# Storm door vs. WIND! UGH!



## MarkW757 (May 2, 2009)

i have a customer who's storm door keeps blowing open and causing damage. it has lights(glass) on the sides so i can only put screws up to a certain length in the closer bracket. the door is a full glass with a screen rolled up in the top so the only place for the closer is at the very bottom which makes it worse. one closer at one extreme end. only solution i can come with up at this point is to get another type storm door where i will be able to get two closers on the door. they have agreed to this and are ready to go forward. my concern is that it is very flat and open where they live and i am wondering if this is going to be enough. are there any storm doors or closers that are made for these conditions or do we just spend the money and hope for the best?(eek) this is not usually the case in my area so i thought maybe someone who lived in a place where it was more common may have an answer.
thanx for any insight.


----------



## neolitic (Apr 20, 2006)

That's what those ugly chain
and spring thingys are for.


----------



## Cletus (Jan 7, 2008)

You could look at Wright Products V660 closer.

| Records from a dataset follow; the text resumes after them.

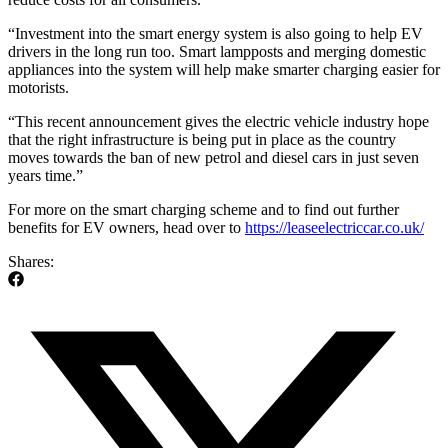
“Investment into the smart energy system is also going to help EV
drivers in the long run too. Smart lampposts and merging domestic
appliances into the system will help make smarter charging easier for
motorists.
“This recent announcement gives the electric vehicle industry hope
that the right infrastructure is being put in place as the country
moves towards the ban of new petrol and diesel cars in just seven
years time.”
For more on the smart charging scheme and to find out further
benefits for EV owners, head over to
https://leaseelectriccar.co.uk/
Shares: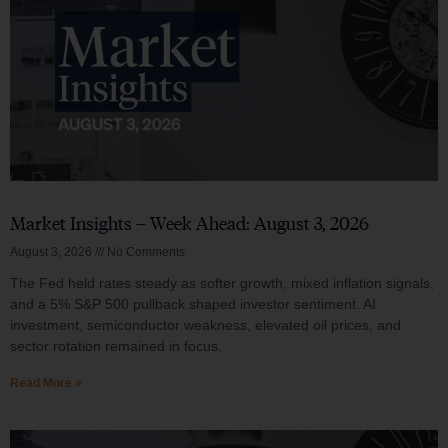
Market Insights – Week Ahead: August 3, 2026
August 3, 2026
No Comments
The Fed held rates steady as softer growth, mixed inflation signals,
and a 5% S&P 500 pullback shaped investor sentiment. AI
investment, semiconductor weakness, elevated oil prices, and
sector rotation remained in focus.
Read More »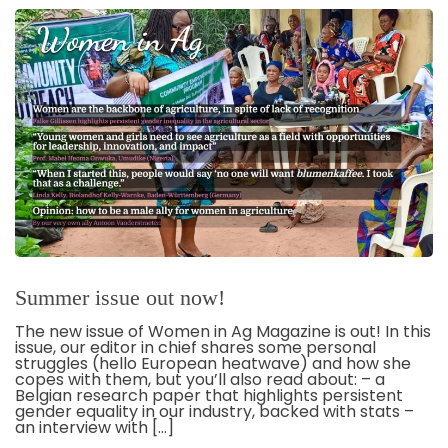
Summer issue out now!
The new issue of Women in Ag Magazine is out! In this
issue, our editor in chief shares some personal
struggles (hello European heatwave) and how she
copes with them, but you’ll also read about: – a
Belgian research paper that highlights persistent
gender equality in our industry, backed with stats –
an interview with […]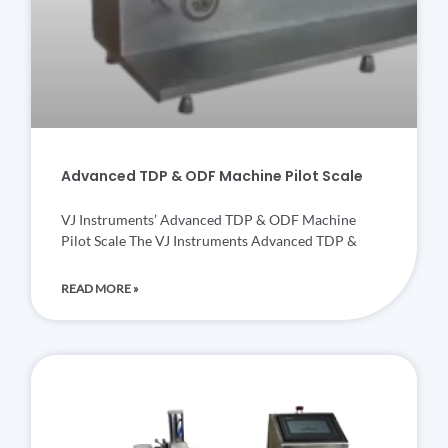
Advanced TDP & ODF Machine Pilot Scale
VJ Instruments’ Advanced TDP & ODF Machine
Pilot Scale The VJ Instruments Advanced TDP &
READ MORE »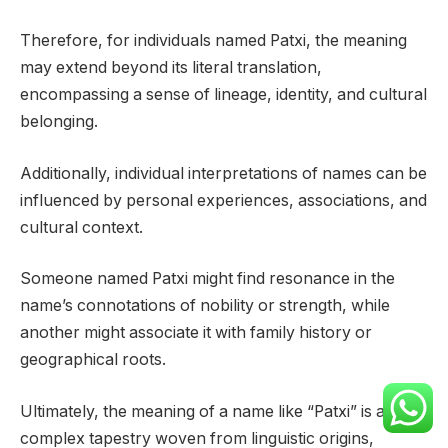
Therefore, for individuals named Patxi, the meaning
may extend beyond its literal translation,
encompassing a sense of lineage, identity, and cultural
belonging.
Additionally, individual interpretations of names can be
influenced by personal experiences, associations, and
cultural context.
Someone named Patxi might find resonance in the
name’s connotations of nobility or strength, while
another might associate it with family history or
geographical roots.
Ultimately, the meaning of a name like “Patxi” is a
complex tapestry woven from linguistic origins,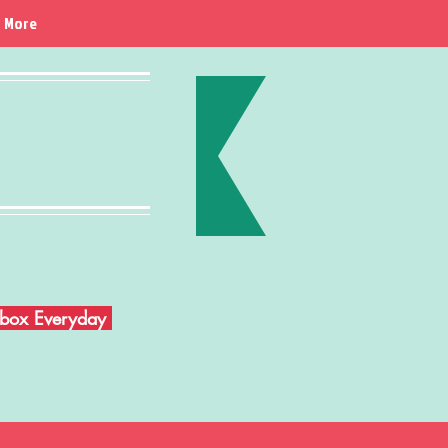
More
Inbox Everyday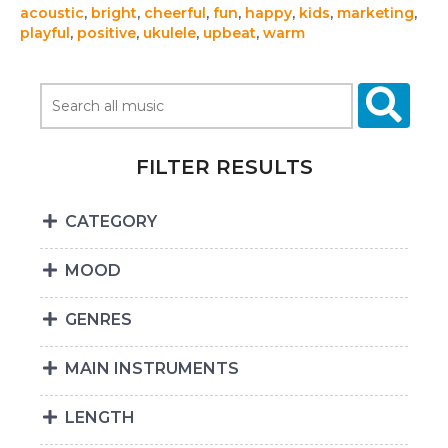
acoustic
,
bright
,
cheerful
,
fun
,
happy
,
kids
,
marketing
,
playful
,
positive
,
ukulele
,
upbeat
,
warm
FILTER RESULTS
CATEGORY
MOOD
GENRES
MAIN INSTRUMENTS
LENGTH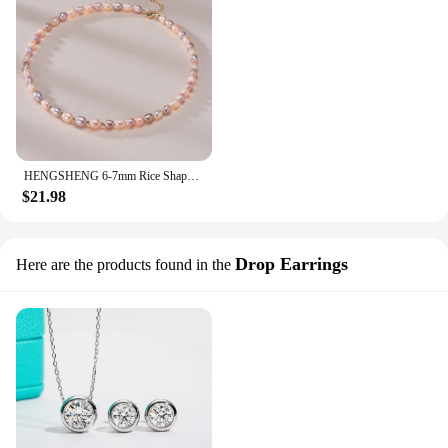
HENGSHENG 6-7mm Rice Shape Freshwater White Pink Purple Mixed Color Pearl Necklace 925 Sterling Silver Jewelry for Women Girls
$21.98
Drop Earrings
Here are the products found in the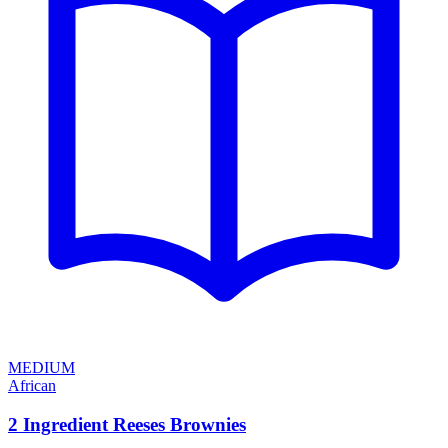
MEDIUM
African
2 Ingredient Reeses Brownies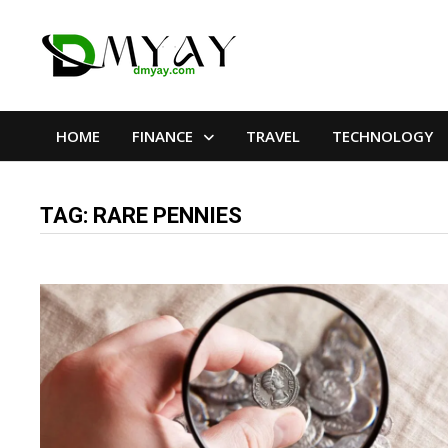
Skip
to
content
HOME
FINANCE
TRAVEL
TECHNOLOGY
TAG:
RARE PENNIES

http://www.wright-products.com/products/storm_door_products/closers

Or CRL's DC51. It may require too much opening force though.

http://www.crlaurence.com/ProductPages/D/DC51A_3609.html?Origin=


----------



## mhillc (Apr 5, 2009)

Tell them to try holding the door when they open it:whistling


----------



## Tinstaafl (Jan 6, 2008)

MarkW757 said:


> only solution i can come with up at this point is to get another type storm door where i will be able to get two closers on the door.


That's the best place to start. Then back those up with Neo's ugly chain thingy. But I've seen situations where even all that wasn't good enough. Then you can start looking at installing stop blocks on the outside.


----------



## ERAD_DIB (Mar 13, 2009)

Any chance to upsell it a little, to include just enough of an enclosure so the wind can't get behind the door and yank it wide open? Even if the side walls were solid on the lower half and lattice on the upper halves, it might break the wind enough to keep it from snatching the door back far enough to do damage.
You'd probably have to widen the top step to accommodate that. And a roof over those "windwalls" would keep the rain off while they're unlocking the inside door, etc.


----------